__AIM OF THE EXERCISE__: Print each entry as it appears. Images stay out of the copy.

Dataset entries
>>

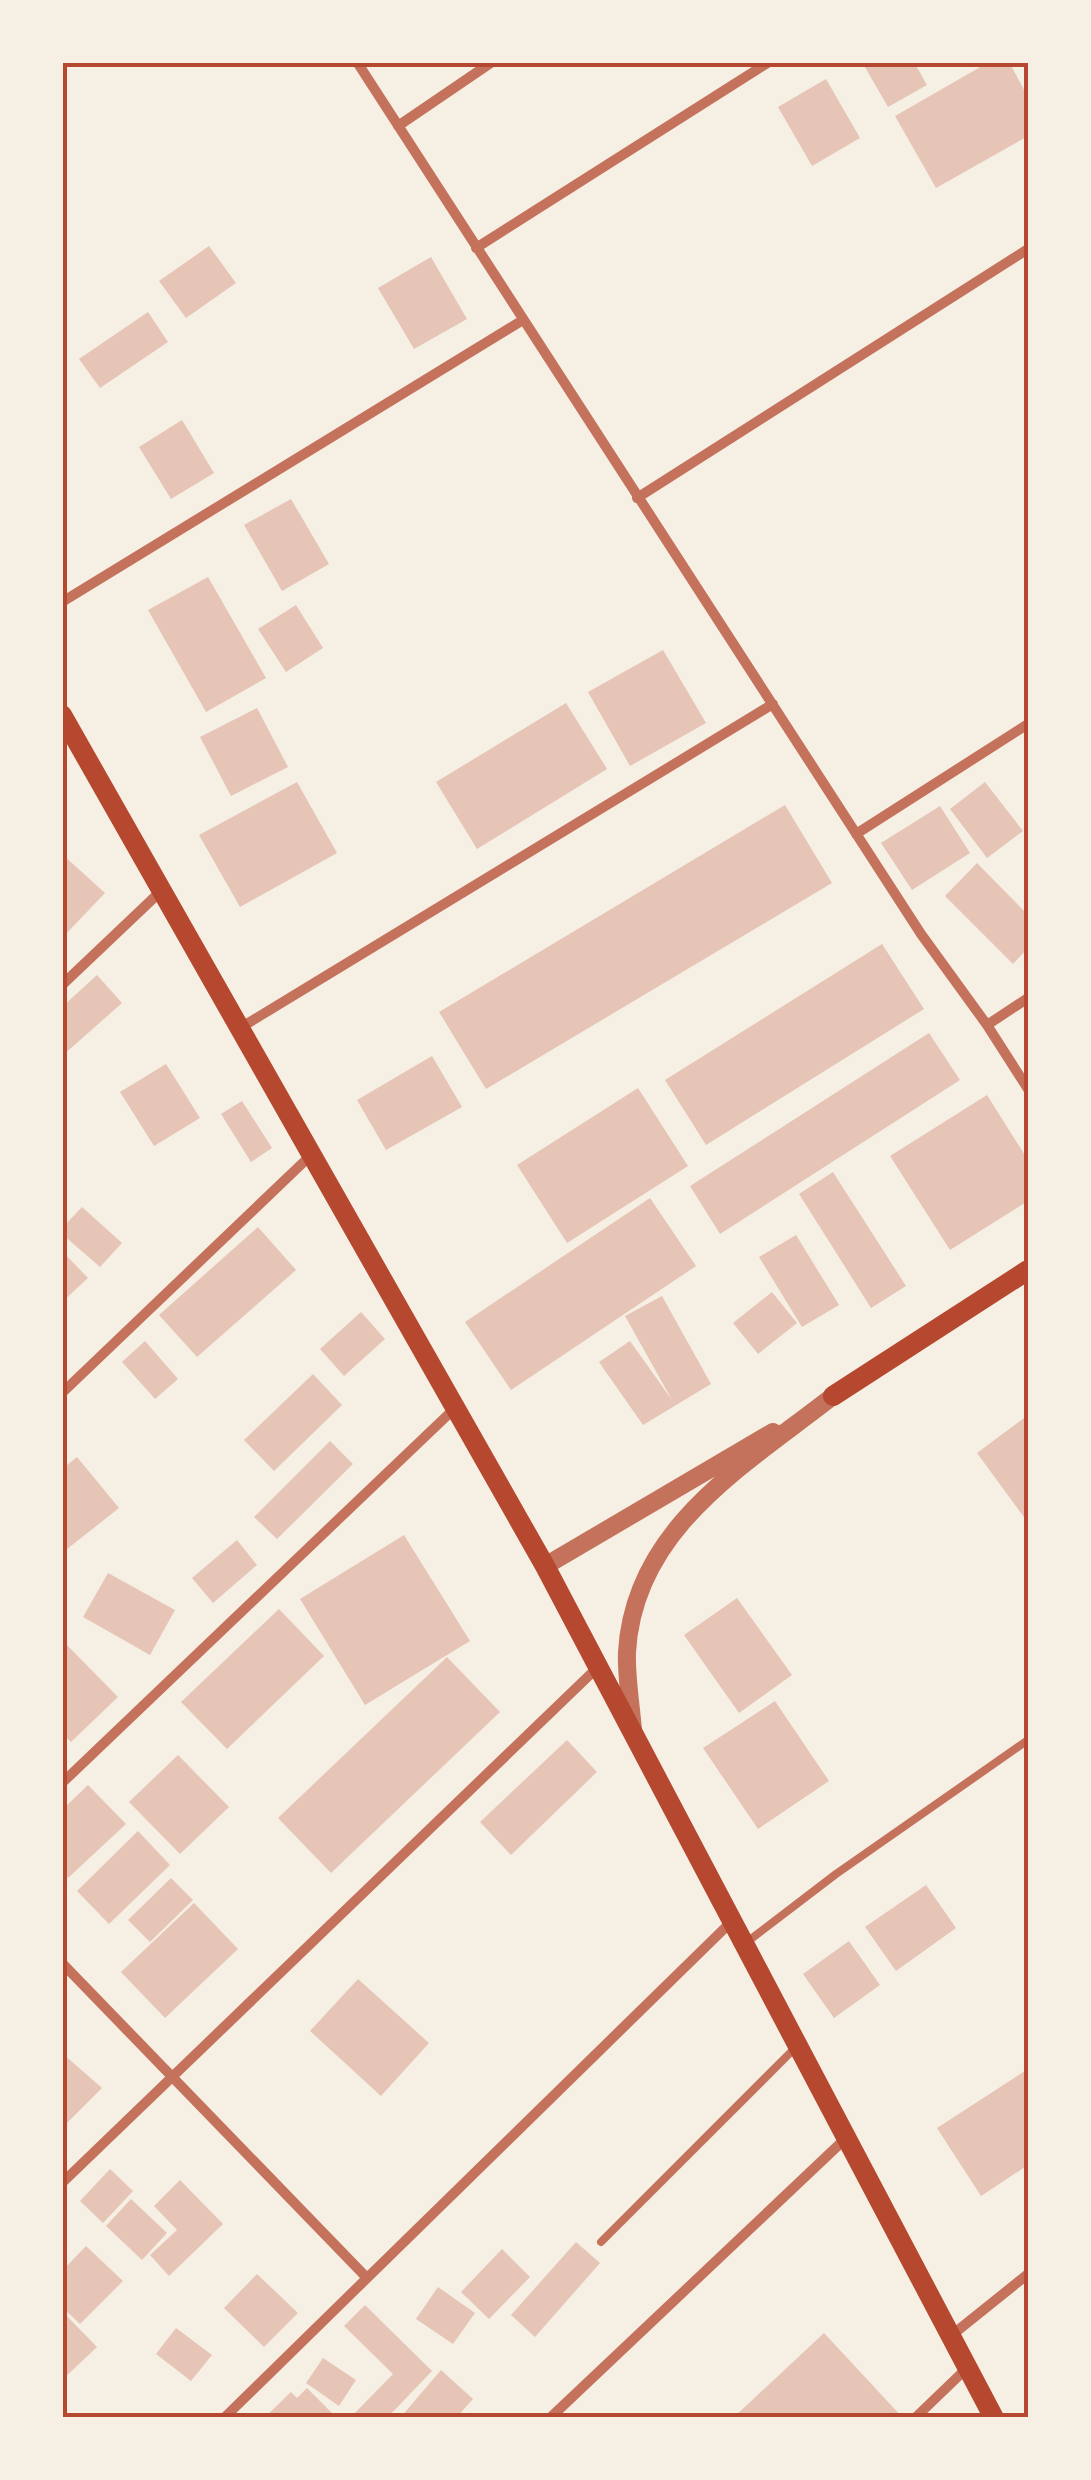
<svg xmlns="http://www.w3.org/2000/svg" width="1091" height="2480" font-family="'IBM Plex Serif',serif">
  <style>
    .building { fill: #e6c5b7 }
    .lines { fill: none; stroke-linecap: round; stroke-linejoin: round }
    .service { stroke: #c5725c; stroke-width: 8 }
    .minor { stroke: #c5725c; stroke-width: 10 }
    .tertiary { stroke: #c5725c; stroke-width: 18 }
    .secondary { stroke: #b5482f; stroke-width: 20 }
    .neatline { fill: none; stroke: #b5482f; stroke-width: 4 }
  </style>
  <rect width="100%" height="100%" fill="#f6efe4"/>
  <path class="building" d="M862,62H914L927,85L888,107Z
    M989,62H1009L1028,97V136L936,188L895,116Z
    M826,79L860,138L812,166L778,107Z
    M209,246L236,283L186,318L159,281Z
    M431,257L467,319L414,349L378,288Z
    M148,312L168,342L100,388L79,359Z
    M182,420L214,473L171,499L139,447Z
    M291,499L329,564L282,591L244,525Z
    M208,577L266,678L206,712L148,610Z
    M296,605L323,648L286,672L258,629Z
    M663,650L706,723L630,766L588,692Z
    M566,703L607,769L477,849L436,782Z
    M257,708L288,767L231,796L200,737Z
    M297,782L337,853L240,907L199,835Z
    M985,782L1023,831L987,858L950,809Z
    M785,805L832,883L486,1089L439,1012Z
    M940,806L970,853L912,890L881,843Z
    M62,854L105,893L62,938Z
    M977,863L1028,915V948L1013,964L945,896Z
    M882,944L924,1009L706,1145L665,1080Z
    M97,975L122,1003L62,1056V1007Z
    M929,1033L960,1080L720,1234L690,1186Z
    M432,1056L462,1107L386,1150L357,1100Z
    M166,1064L200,1118L154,1146L120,1092Z
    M638,1088L688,1166L567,1243L517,1165Z
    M987,1095L1028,1160V1201L950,1250L890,1156Z
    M242,1101L272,1148L251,1162L221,1114Z
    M833,1172L906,1286L871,1308L799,1194Z
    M650,1198L696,1266L511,1390L465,1322Z
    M82,1207L122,1243L100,1267L62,1234V1228Z
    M258,1227L296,1270L197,1357L159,1315Z
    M796,1235L839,1305L802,1327L759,1257Z
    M62,1251L88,1278L62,1302Z
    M772,1292L797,1323L758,1354L733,1323Z
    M662,1296L711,1384L643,1425L599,1362L630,1341L672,1400L625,1316Z
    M361,1312L385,1339L344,1376L320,1349Z
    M145,1341L178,1379L155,1399L122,1362Z
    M313,1374L342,1405L274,1471L244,1440Z
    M1028,1415V1518L1026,1520L977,1453Z
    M330,1441L353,1464L277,1539L254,1517Z
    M77,1457L119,1508L62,1553V1469Z
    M404,1535L470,1641L365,1705L300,1599Z
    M237,1540L257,1565L213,1603L192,1578Z
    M108,1573L175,1610L150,1655L83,1617Z
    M737,1598L792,1675L739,1713L684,1635Z
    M279,1609L324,1656L227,1749L181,1702Z
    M62,1640L118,1697L71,1742L62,1733Z
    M447,1657L500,1712L331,1873L278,1818Z
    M775,1701L829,1781L758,1829L703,1748Z
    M567,1740L597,1772L511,1855L480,1822Z
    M178,1755L229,1807L180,1854L129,1802Z
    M88,1785L126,1824L68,1878L62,1872V1810Z
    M138,1831L170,1865L109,1924L77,1891Z
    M171,1878L193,1900L150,1942L128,1920Z
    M926,1885L956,1928L896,1971L865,1927Z
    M194,1903L238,1949L165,2018L121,1972Z
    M849,1941L880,1985L834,2018L803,1974Z
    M358,1979L429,2043L381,2096L310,2031Z
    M62,2053L102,2088L62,2128Z
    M1028,2069V2165L981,2196L937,2128Z
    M110,2169L133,2191L103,2223L80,2201Z
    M180,2180L223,2224L169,2276L150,2255L177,2230L154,2206Z
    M131,2199L167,2233L142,2260L106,2226Z
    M576,2242L600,2263L535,2337L511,2315Z
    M86,2246L123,2281L80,2324L62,2307V2271Z
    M502,2249L530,2277L489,2319L461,2292Z
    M257,2274L298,2313L264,2347L224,2308Z
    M438,2287L475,2313L453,2344L416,2319Z
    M365,2305L432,2371L387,2418H350L393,2374L344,2326Z
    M62,2311L97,2347L62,2380Z
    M176,2328L212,2355L191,2381L156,2354Z
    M824,2333L903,2418H733Z
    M323,2358L356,2380L339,2406L306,2383Z
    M441,2370L473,2399L456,2418H400Z
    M307,2388L337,2418H264L291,2392L297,2398Z"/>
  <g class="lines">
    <path class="service" d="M747,1942L836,1874L1028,1740
      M601,2242L796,2047"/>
    <path class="minor" d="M357,62L921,934L987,1025L1028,1089
      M398,126L492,62
      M476,248L769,62
      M637,498L1028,249
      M62,602L523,320
      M856,834L1028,724
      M62,985L161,891
      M987,1025L1028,998
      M240,1028L773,704
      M62,1393L310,1156
      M62,1783L454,1409
      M62,1963L367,2278
      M62,2183L599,1666
      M952,2335L1028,2274
      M224,2418L731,1922
      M550,2418L845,2139
      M915,2418L967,2368"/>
    <path class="tertiary" d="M545,1566L773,1432
      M633,1730C631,1705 626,1677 627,1652C634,1528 745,1465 833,1396"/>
    <path class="secondary" d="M62,715L545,1566L994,2418
      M833,1396L1028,1270"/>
  </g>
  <rect width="1091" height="2480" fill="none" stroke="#f6efe4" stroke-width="130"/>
  <rect x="65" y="65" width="961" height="2350" class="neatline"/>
</svg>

<<

__EXERCISE RESPONSE__:
<svg xmlns="http://www.w3.org/2000/svg" width="1091" height="2480" font-family="'IBM Plex Serif',serif">
  <style>
    .building { fill: #e6c5b7 }
    .lines { fill: none; stroke-linecap: round; stroke-linejoin: round }
    .service { stroke: #c5725c; stroke-width: 8 }
    .minor { stroke: #c5725c; stroke-width: 10 }
    .tertiary { stroke: #c5725c; stroke-width: 18 }
    .secondary { stroke: #b5482f; stroke-width: 20 }
    .neatline { fill: none; stroke: #b5482f; stroke-width: 4 }
  </style>
  <rect width="100%" height="100%" fill="#f6efe4"/>
  <path class="building" d="M862,62H914L927,85L888,107Z
    M989,62H1009L1028,97V136L936,188L895,116Z
    M826,79L860,138L812,166L778,107Z
    M209,246L236,283L186,318L159,281Z
    M431,257L467,319L414,349L378,288Z
    M148,312L168,342L100,388L79,359Z
    M182,420L214,473L171,499L139,447Z
    M291,499L329,564L282,591L244,525Z
    M208,577L266,678L206,712L148,610Z
    M296,605L323,648L286,672L258,629Z
    M663,650L706,723L630,766L588,692Z
    M566,703L607,769L477,849L436,782Z
    M257,708L288,767L231,796L200,737Z
    M297,782L337,853L240,907L199,835Z
    M985,782L1023,831L987,858L950,809Z
    M785,805L832,883L486,1089L439,1012Z
    M940,806L970,853L912,890L881,843Z
    M62,854L105,893L62,938Z
    M977,863L1028,915V948L1013,964L945,896Z
    M882,944L924,1009L706,1145L665,1080Z
    M97,975L122,1003L62,1056V1007Z
    M929,1033L960,1080L720,1234L690,1186Z
    M432,1056L462,1107L386,1150L357,1100Z
    M166,1064L200,1118L154,1146L120,1092Z
    M638,1088L688,1166L567,1243L517,1165Z
    M987,1095L1028,1160V1201L950,1250L890,1156Z
    M242,1101L272,1148L251,1162L221,1114Z
    M833,1172L906,1286L871,1308L799,1194Z
    M650,1198L696,1266L511,1390L465,1322Z
    M82,1207L122,1243L100,1267L62,1234V1228Z
    M258,1227L296,1270L197,1357L159,1315Z
    M796,1235L839,1305L802,1327L759,1257Z
    M62,1251L88,1278L62,1302Z
    M772,1292L797,1323L758,1354L733,1323Z
    M662,1296L711,1384L643,1425L599,1362L630,1341L672,1400L625,1316Z
    M361,1312L385,1339L344,1376L320,1349Z
    M145,1341L178,1379L155,1399L122,1362Z
    M313,1374L342,1405L274,1471L244,1440Z
    M1028,1415V1518L1026,1520L977,1453Z
    M330,1441L353,1464L277,1539L254,1517Z
    M77,1457L119,1508L62,1553V1469Z
    M404,1535L470,1641L365,1705L300,1599Z
    M237,1540L257,1565L213,1603L192,1578Z
    M108,1573L175,1610L150,1655L83,1617Z
    M737,1598L792,1675L739,1713L684,1635Z
    M279,1609L324,1656L227,1749L181,1702Z
    M62,1640L118,1697L71,1742L62,1733Z
    M447,1657L500,1712L331,1873L278,1818Z
    M775,1701L829,1781L758,1829L703,1748Z
    M567,1740L597,1772L511,1855L480,1822Z
    M178,1755L229,1807L180,1854L129,1802Z
    M88,1785L126,1824L68,1878L62,1872V1810Z
    M138,1831L170,1865L109,1924L77,1891Z
    M171,1878L193,1900L150,1942L128,1920Z
    M926,1885L956,1928L896,1971L865,1927Z
    M194,1903L238,1949L165,2018L121,1972Z
    M849,1941L880,1985L834,2018L803,1974Z
    M358,1979L429,2043L381,2096L310,2031Z
    M62,2053L102,2088L62,2128Z
    M1028,2069V2165L981,2196L937,2128Z
    M110,2169L133,2191L103,2223L80,2201Z
    M180,2180L223,2224L169,2276L150,2255L177,2230L154,2206Z
    M131,2199L167,2233L142,2260L106,2226Z
    M576,2242L600,2263L535,2337L511,2315Z
    M86,2246L123,2281L80,2324L62,2307V2271Z
    M502,2249L530,2277L489,2319L461,2292Z
    M257,2274L298,2313L264,2347L224,2308Z
    M438,2287L475,2313L453,2344L416,2319Z
    M365,2305L432,2371L387,2418H350L393,2374L344,2326Z
    M62,2311L97,2347L62,2380Z
    M176,2328L212,2355L191,2381L156,2354Z
    M824,2333L903,2418H733Z
    M323,2358L356,2380L339,2406L306,2383Z
    M441,2370L473,2399L456,2418H400Z
    M307,2388L337,2418H264L291,2392L297,2398Z"/>
  <g class="lines">
    <path class="service" d="M747,1942L836,1874L1028,1740
      M601,2242L796,2047"/>
    <path class="minor" d="M357,62L921,934L987,1025L1028,1089
      M398,126L492,62
      M476,248L769,62
      M637,498L1028,249
      M62,602L523,320
      M856,834L1028,724
      M62,985L161,891
      M987,1025L1028,998
      M240,1028L773,704
      M62,1393L310,1156
      M62,1783L454,1409
      M62,1963L367,2278
      M62,2183L599,1666
      M952,2335L1028,2274
      M224,2418L731,1922
      M550,2418L845,2139
      M915,2418L967,2368"/>
    <path class="tertiary" d="M545,1566L773,1432
      M633,1730C631,1705 626,1677 627,1652C634,1528 745,1465 833,1396"/>
    <path class="secondary" d="M62,715L545,1566L994,2418
      M833,1396L1028,1270"/>
  </g>
  <rect width="1091" height="2480" fill="none" stroke="#f6efe4" stroke-width="130"/>
  <rect x="65" y="65" width="961" height="2350" class="neatline"/>
</svg>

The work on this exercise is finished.